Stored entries
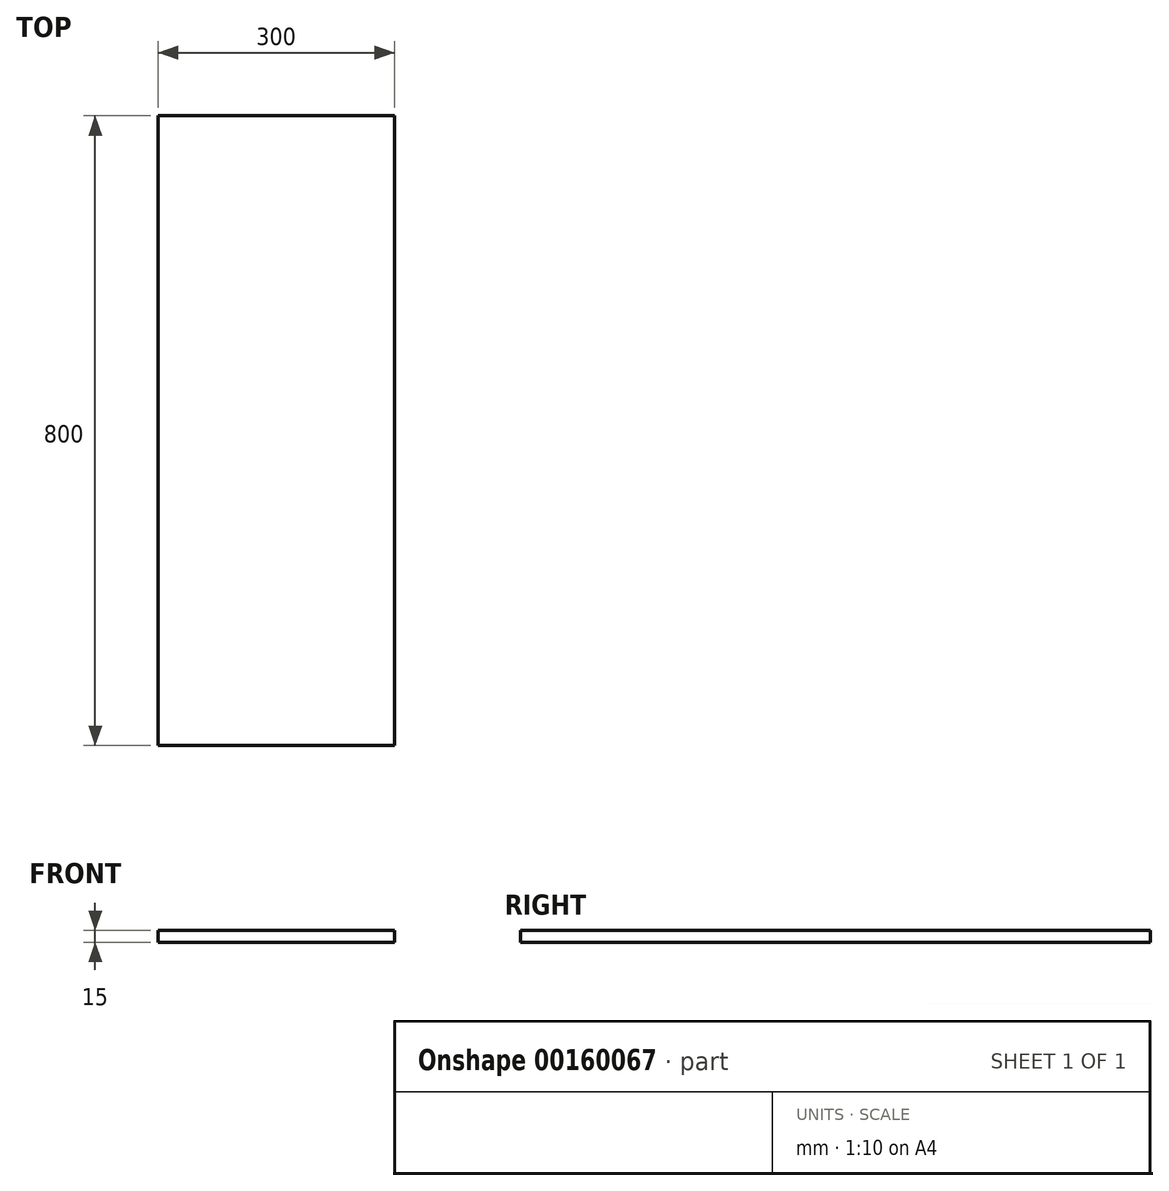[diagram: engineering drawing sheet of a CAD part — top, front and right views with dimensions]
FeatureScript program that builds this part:
annotation { "Feature Type Name" : "Feature", "Feature Type Description" : "" }
export const myFeature = defineFeature(function(context is Context, id is Id, definition is map)
    precondition{}
    {
        {
            var Q0;
            Q0=qCreatedBy(makeId("Top.planeOp"),FACE);
            var sketch = newSketch(context, id + "F0", { "sketchPlane" : qUnion([Q0])});
            skLineSegment(sketch, "E0.bottom", {"start": v(-101.18, 531.26) * mm, "end": v(198.82, 531.26) * mm});
            skLineSegment(sketch, "E0.top", {"start": v(-101.18, -268.74) * mm, "end": v(198.82, -268.74) * mm});
            skLineSegment(sketch, "E0.left", {"start": v(-101.18, 531.26) * mm, "end": v(-101.18, -268.74) * mm});
            skLineSegment(sketch, "E0.right", {"start": v(198.82, 531.26) * mm, "end": v(198.82, -268.74) * mm});
            skSolve(sketch);
        }
        {
            var Q0;
            Q0=makeQuery(id+"F0.imprint","IMPRINT",FACE,{"disambiguationData":[TD([[makeQuery(id+"F0.imprint","IMPRINT",EDGE,{"derivedFrom":sQuery(id+"F0.wireOp",EDGE,"E0.bottom")}),-1.0]])]});
            extrude(context, id + "F1", {"entities" : qUnion([Q0]), "depth" : 15 * mm});
        }
    });
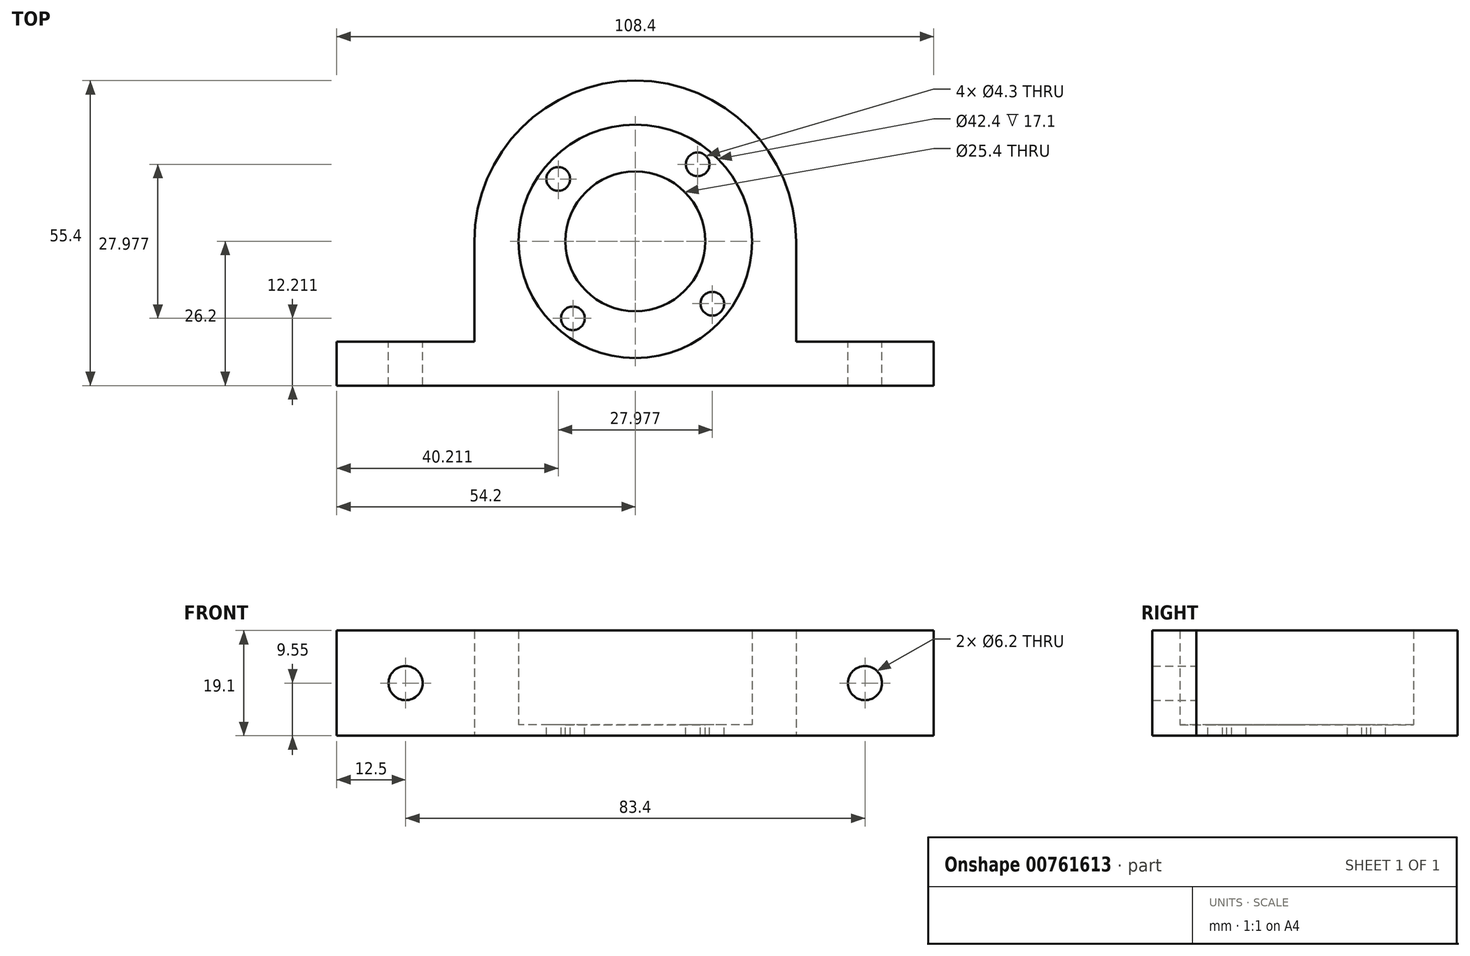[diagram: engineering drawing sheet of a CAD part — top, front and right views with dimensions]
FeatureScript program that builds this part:
annotation { "Feature Type Name" : "Feature", "Feature Type Description" : "" }
export const myFeature = defineFeature(function(context is Context, id is Id, definition is map)
    precondition{}
    {
        {
            var Q0;
            Q0=qCreatedBy(makeId("Top.planeOp"),FACE);
            var sketch = newSketch(context, id + "F0", { "sketchPlane" : qUnion([Q0])});
            skCircle(sketch, "E0", {"center": v(0, 0) * mm, "radius": 21.2 * mm});
            skCircle(sketch, "E1", {"center": v(0, 0) * mm, "radius": 26.2 * mm, "construction": true});
            skLineSegment(sketch, "E2", {"start": v(-64.12, -26.2) * mm, "end": v(71.3, -26.2) * mm, "construction": true});
            skLineSegment(sketch, "E3", {"start": v(54.2, -26.2) * mm, "end": v(-54.2, -26.2) * mm});
            skLineSegment(sketch, "E4", {"start": v(-54.2, -26.2) * mm, "end": v(-54.2, -18.2) * mm});
            skLineSegment(sketch, "E5", {"start": v(-54.2, -18.2) * mm, "end": v(-29.2, -18.2) * mm});
            skLineSegment(sketch, "E6", {"start": v(-29.2, -18.2) * mm, "end": v(-29.2, 0) * mm});
            skLineSegment(sketch, "E7", {"start": v(29.2, 0) * mm, "end": v(29.2, -18.2) * mm});
            skLineSegment(sketch, "E8", {"start": v(29.2, -18.2) * mm, "end": v(54.2, -18.2) * mm});
            skLineSegment(sketch, "E9", {"start": v(54.2, -18.2) * mm, "end": v(54.2, -26.2) * mm});
            skArc(sketch, "E10", {"start": v(29.2, 0) * mm, "mid": v(0, 29.2) * mm, "end": v(-29.2, 0) * mm});
            skSolve(sketch);
        }
        {
            var Q0;
            Q0=makeQuery(id+"F0.imprint","IMPRINT",FACE,{"disambiguationData":[TD([[makeQuery(id+"F0.imprint","IMPRINT",EDGE,{"derivedFrom":sQuery(id+"F0.wireOp",EDGE,"E0")}),-1.0]])]});
            extrude(context, id + "F1", {"entities" : qUnion([Q0]), "depth" : 17.1 * mm, "offsetDistance" : 25 * mm});
        }
        {
            var Q0;
            Q0=makeQuery(id+"F1.opExtrude","CAP_FACE",FACE,{"disambiguationData":[OSD([sQuery(id+"F0.wireOp",EDGE,"E0"),sQuery(id+"F0.wireOp",EDGE,"E3"),sQuery(id+"F0.wireOp",EDGE,"E4"),sQuery(id+"F0.wireOp",EDGE,"E5"),sQuery(id+"F0.wireOp",EDGE,"E6"),sQuery(id+"F0.wireOp",EDGE,"E7"),sQuery(id+"F0.wireOp",EDGE,"E8"),sQuery(id+"F0.wireOp",EDGE,"E9"),sQuery(id+"F0.wireOp",EDGE,"E10")])],"isStart":true});
            var sketch = newSketch(context, id + "F2", { "sketchPlane" : qUnion([Q0])});
            skCircle(sketch, "E11", {"center": v(0, 0) * mm, "radius": 12.7 * mm});
            skArc(sketch, "E12", {"start": v(-29.2, 0) * mm, "mid": v(0, -29.2) * mm, "end": v(29.2, 0) * mm});
            skLineSegment(sketch, "E13", {"start": v(-29.2, 0) * mm, "end": v(-29.2, 18.2) * mm});
            skLineSegment(sketch, "E14", {"start": v(29.2, 0) * mm, "end": v(29.2, 18.2) * mm});
            skLineSegment(sketch, "E15", {"start": v(54.2, 26.2) * mm, "end": v(-54.2, 26.2) * mm});
            skLineSegment(sketch, "E16", {"start": v(-54.2, 26.2) * mm, "end": v(-54.2, 18.2) * mm});
            skLineSegment(sketch, "E17", {"start": v(-54.2, 18.2) * mm, "end": v(-29.2, 18.2) * mm});
            skLineSegment(sketch, "E18", {"start": v(54.2, 26.2) * mm, "end": v(54.2, 18.2) * mm});
            skLineSegment(sketch, "E19", {"start": v(54.2, 18.2) * mm, "end": v(29.2, 18.2) * mm});
            skSolve(sketch);
        }
        {
            var Q0;
            Q0 = qSketchRegion(id + "F2", true);
            extrude(context, id + "F3", {"entities" : qUnion([Q0]), "operationType" : NewBodyOperationType.ADD, "depth" : 2 * mm, "offsetDistance" : 25 * mm});
        }
        {
            var Q0;
            Q0=makeQuery(id+"F3.opExtrude","CAP_FACE",FACE,{"disambiguationData":[OSD([sQuery(id+"F2.wireOp",EDGE,"E11"),sQuery(id+"F2.wireOp",EDGE,"E12"),sQuery(id+"F2.wireOp",EDGE,"E13"),sQuery(id+"F2.wireOp",EDGE,"E14"),sQuery(id+"F2.wireOp",EDGE,"E15")])],"isStart":true});
            var sketch = newSketch(context, id + "F4", { "sketchPlane" : qUnion([Q0])});
            skCircle(sketch, "E20", {"center": v(0, 0) * mm, "radius": 12.7 * mm});
            skCircle(sketch, "E21", {"center": v(0, 0) * mm, "radius": 21.2 * mm});
            skSolve(sketch);
        }
        {
            var Q0;
            Q0=makeQuery(id+"F4.imprint","IMPRINT",FACE,{"disambiguationData":[TD([[makeQuery(id+"F4.imprint","IMPRINT",EDGE,{"derivedFrom":sQuery(id+"F4.wireOp",EDGE,"E20")}),1.0]])]});
            var sketch = newSketch(context, id + "F5", { "sketchPlane" : qUnion([Q0])});
            skCircle(sketch, "E22", {"center": v(0, 0) * mm, "radius": 18 * mm, "construction": true});
            skLineSegment(sketch, "E23.bottom", {"start": v(-13.99, 11.33) * mm, "end": v(-11.33, -13.99) * mm, "construction": true});
            skLineSegment(sketch, "E23.top", {"start": v(11.33, 13.99) * mm, "end": v(13.99, -11.33) * mm, "construction": true});
            skLineSegment(sketch, "E23.left", {"start": v(-13.99, 11.33) * mm, "end": v(11.33, 13.99) * mm, "construction": true});
            skLineSegment(sketch, "E23.right", {"start": v(-11.33, -13.99) * mm, "end": v(13.99, -11.33) * mm, "construction": true});
            skCircle(sketch, "E24", {"center": v(11.33, 13.99) * mm, "radius": 2.15 * mm});
            skCircle(sketch, "E25.1.0", {"center": v(-13.99, 11.33) * mm, "radius": 2.15 * mm});
            skCircle(sketch, "E25.2.0", {"center": v(-11.33, -13.99) * mm, "radius": 2.15 * mm});
            skCircle(sketch, "E25.3.0", {"center": v(13.99, -11.33) * mm, "radius": 2.15 * mm});
            skLineSegment(sketch, "E26", {"start": v(12.66, 1.33) * mm, "end": v(0, 0) * mm, "construction": true});
            skSolve(sketch);
        }
        {
            var Q0;
            Q0=makeQuery(id+"F5.imprint","IMPRINT",FACE,{"disambiguationData":[TD([[makeQuery(id+"F5.imprint","IMPRINT",EDGE,{"derivedFrom":sQuery(id+"F5.wireOp",EDGE,"E24")}),1.0]])]});
            var Q1;
            Q1=makeQuery(id+"F5.imprint","IMPRINT",FACE,{"disambiguationData":[TD([[makeQuery(id+"F5.imprint","IMPRINT",EDGE,{"derivedFrom":sQuery(id+"F5.wireOp",EDGE,"E25.3.0")}),1.0]])]});
            var Q2;
            Q2=makeQuery(id+"F5.imprint","IMPRINT",FACE,{"disambiguationData":[TD([[makeQuery(id+"F5.imprint","IMPRINT",EDGE,{"derivedFrom":sQuery(id+"F5.wireOp",EDGE,"E25.2.0")}),1.0]])]});
            var Q3;
            Q3=makeQuery(id+"F5.imprint","IMPRINT",FACE,{"disambiguationData":[TD([[makeQuery(id+"F5.imprint","IMPRINT",EDGE,{"derivedFrom":sQuery(id+"F5.wireOp",EDGE,"E25.1.0")}),1.0]])]});
            extrude(context, id + "F6", {"entities" : qUnion([Q0, Q1, Q2, Q3]), "operationType" : NewBodyOperationType.REMOVE, "oppositeDirection" : true, "depth" : 25 * mm, "offsetDistance" : 25 * mm});
        }
        {
            var Q0;
            Q0=makeQuery(id+"F1.opExtrude","SWEPT_FACE",FACE,{"disambiguationData":[OSD([sQuery(id+"F0.wireOp",EDGE,"E5")])]});
            var sketch = newSketch(context, id + "F7", { "sketchPlane" : qUnion([Q0])});
            skLineSegment(sketch, "E27", {"start": v(41.7, -2) * mm, "end": v(41.7, 17.1) * mm, "construction": true});
            skLineSegment(sketch, "E28", {"start": v(-41.7, -2) * mm, "end": v(-41.7, 17.1) * mm, "construction": true});
            skCircle(sketch, "E29", {"center": v(41.7, 7.55) * mm, "radius": 3.1 * mm});
            skCircle(sketch, "E30", {"center": v(-41.7, 7.55) * mm, "radius": 3.1 * mm});
            skSolve(sketch);
        }
        {
            var Q0;
            Q0 = qSketchRegion(id + "F7", true);
            extrude(context, id + "F8", {"entities" : qUnion([Q0]), "operationType" : NewBodyOperationType.REMOVE, "endBound" : BoundingType.THROUGH_ALL, "oppositeDirection" : true, "depth" : 25 * mm, "offsetDistance" : 25 * mm});
        }
    });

* [Given problem] Pick out every line in the material that contains the string "left" and copy each one in full.

* [Task result]
            skLineSegment(sketch, "E0.left", {"start": v(-101.18, 531.26) * mm, "end": v(-101.18, -268.74) * mm});
            skLineSegment(sketch, "E23.left", {"start": v(-13.99, 11.33) * mm, "end": v(11.33, 13.99) * mm, "construction": true});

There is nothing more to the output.